Today’s political headlines include Hunt’s warning of further sanctions against Russia, Varadkar’s call for new border plans, the EASA has turned down the CAA’s request for an aviation plan and Food bank usage up 52% in Universal Credit areas.
Hunt warns of further sanctions against Russia as new plot is revealed
The Times reports that Western countries joined forces yesterday to expose a Russian GRU unit which tried to hack the Office for the Prohibition of Chemical Weapons a month after the Salisbury attack. Foreign Secretary Jeremy Hunt warned that the ‘hard evidence’ would lead to further sanctions against the country.
Varadkar calls for new border plans to be published quickly
The Guardian reports remarks made by the Taoiseach Leo Varadkar in Brussels yesterday, in which he called on the UK to publish the revised plan for the border ‘as soon as possible’ so that a deal could be reached by November. European Council President Donald Tusk criticised Foreign Secretary Jeremy Hunt’s ‘unwise and insulting’ comparison of the EU and the USSR, and claimed that the EU was willing to offer a ‘Canada-plus-plus-plus deal’.

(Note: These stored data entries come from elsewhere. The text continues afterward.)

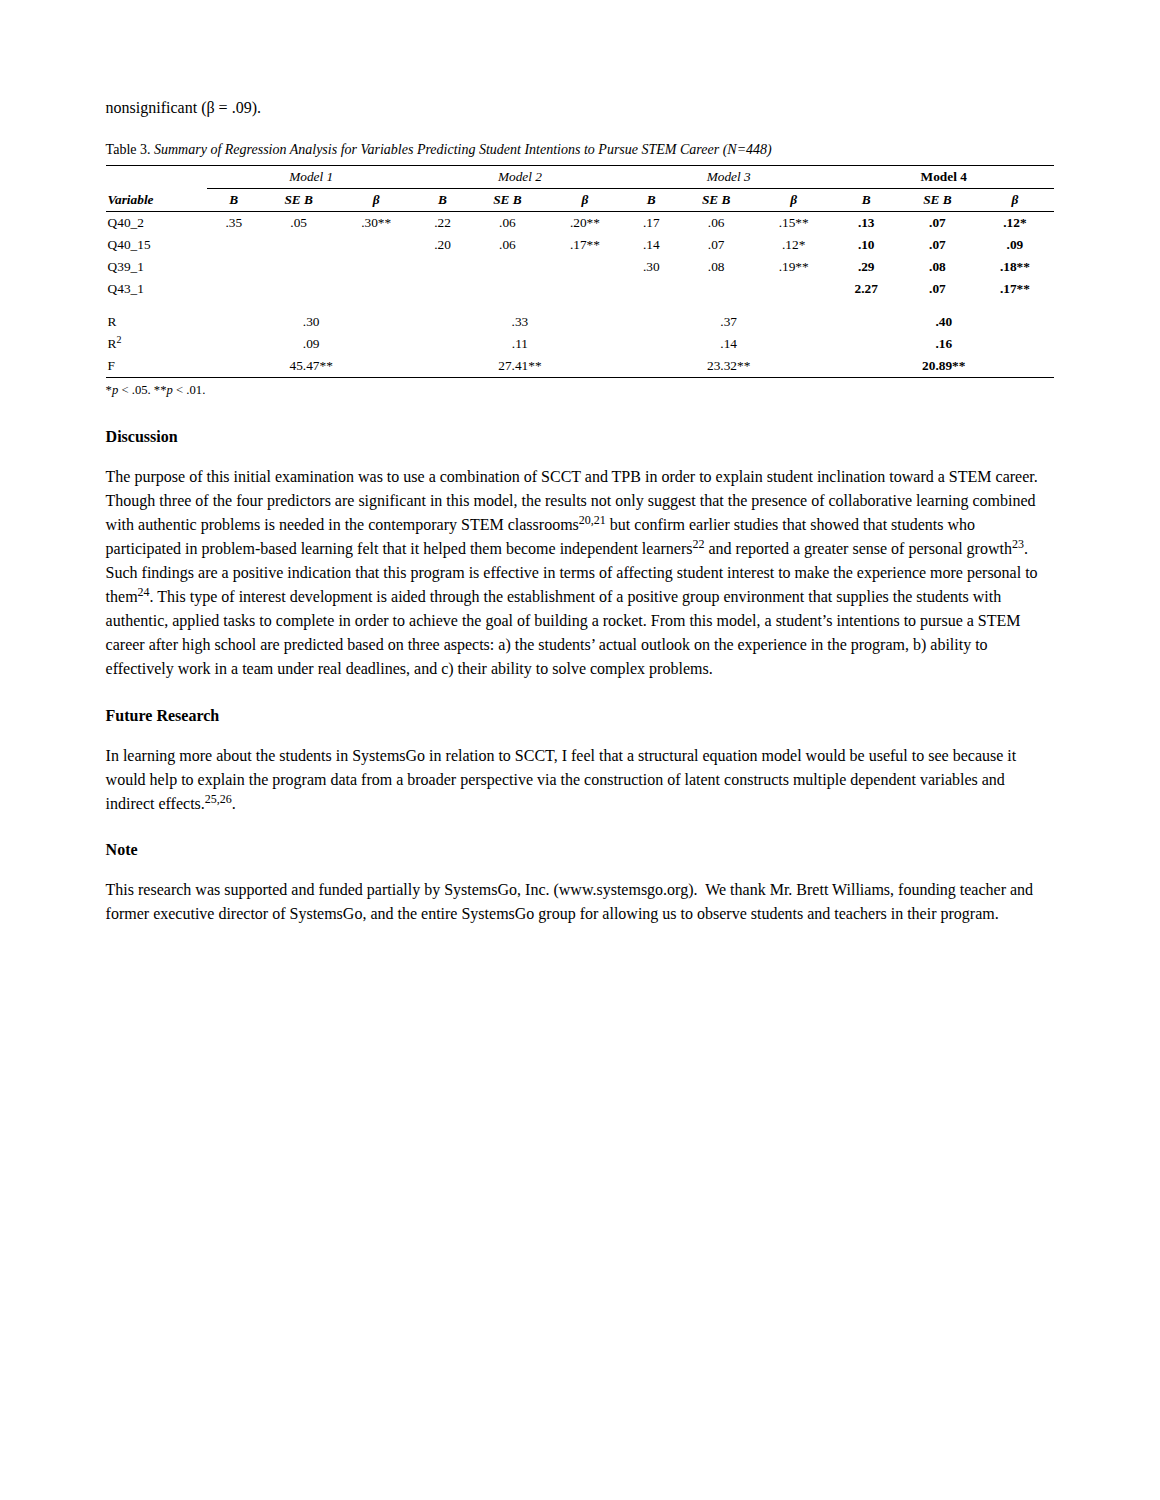nonsignificant (β = .09).
Table 3. Summary of Regression Analysis for Variables Predicting Student Intentions to Pursue STEM Career (N=448)
| | Model 1 | Model 2 | Model 3 | Model 4 |
| Variable | B | SE B | β | B | SE B | β | B | SE B | β | B | SE B | β |
| Q40_2 | .35 | .05 | .30** | .22 | .06 | .20** | .17 | .06 | .15** | .13 | .07 | .12* |
| Q40_15 | | | | .20 | .06 | .17** | .14 | .07 | .12* | .10 | .07 | .09 |
| Q39_1 | | | | | | | .30 | .08 | .19** | .29 | .08 | .18** |
| Q43_1 | | | | | | | | | | 2.27 | .07 | .17** |
| R | .30 | .33 | .37 | .40 |
| R 2 | .09 | .11 | .14 | .16 |
| F | 45.47** | 27.41** | 23.32** | 20.89** |
*p < .05. **p < .01.
Discussion
The purpose of this initial examination was to use a combination of SCCT and TPB in order to explain student inclination toward a STEM career. Though three of the four predictors are significant in this model, the results not only suggest that the presence of collaborative learning combined with authentic problems is needed in the contemporary STEM classrooms20,21 but confirm earlier studies that showed that students who participated in problem-based learning felt that it helped them become independent learners22 and reported a greater sense of personal growth23. Such findings are a positive indication that this program is effective in terms of affecting student interest to make the experience more personal to them24. This type of interest development is aided through the establishment of a positive group environment that supplies the students with authentic, applied tasks to complete in order to achieve the goal of building a rocket. From this model, a student’s intentions to pursue a STEM career after high school are predicted based on three aspects: a) the students’ actual outlook on the experience in the program, b) ability to effectively work in a team under real deadlines, and c) their ability to solve complex problems.
Future Research
In learning more about the students in SystemsGo in relation to SCCT, I feel that a structural equation model would be useful to see because it would help to explain the program data from a broader perspective via the construction of latent constructs multiple dependent variables and indirect effects.25,26.
Note
This research was supported and funded partially by SystemsGo, Inc. (www.systemsgo.org). We thank Mr. Brett Williams, founding teacher and former executive director of SystemsGo, and the entire SystemsGo group for allowing us to observe students and teachers in their program.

European agency turned down UK’s request for joint no-deal aviation plan
Correspondence seen by the BBC shows that the Civil Aviation Authority tried to reach a joint no-deal transition plan with the European Aviation Safety Agency but was turned down in July. EASA told the BBC that ‘discussion about technical details would not be useful since the framework for which we need to prepare is not known.’
Food bank usage up 52% in areas where Universal Credit rolled out
The Financial Times warns that research by the Trussell Trust shows that use of food bank increases by 52% over twelve months in areas where Universal Credit has been rolled out, compared to 13% in areas where it hasn’t. The benefit is due to be rolled out to 2.1m further families between 2019 and 2023.
Ending austerity could cost £20bn
The Times says that the Institute for Fiscal Studies has warned that the cost of ending austerity, as promised by Theresa May in her conference speech, will be £20bn if it includes an increase in public sector wages. Downing Street and the Treasury have not explained what the Prime Minister meant in her speech.
Wealthy move assets out of UK owing to Corbyn fears
According to the Financial Times, which has spoken to a number of wealth managers, many of the UK’s ‘super-rich’ are moving assets out of the country or even planning to emigrate, because of the prospect of a Government led by Jeremy Corbyn. One wealth manager told the paper that ‘most people are much more worried about Corbyn than Brexit.
No-deal Brexit leaves a million workers exposed to pay cuts and job losses
The Sun carries details of new research by the Institute for Fiscal Studies, which warns that a no-deal Brexit would leave almost a million blue collar workers in industries such as car-manufacturing and chemicals ‘highly exposed’ to job losses and pay cuts, with the biggest pain felt in the Midlands and Northern Ireland.
McDonnell joins McStrike
The Daily Mail reports that Shadow Chancellor John McDonnell joined striking workers from firms including McDonald’s, TGI Fridays, Wetherspoons, Uber and Deliveroo at a protest in Leicester Square yesterday. The workers are calling for a minimum wage of £10 an hour and the end of ‘precarious’ contracts.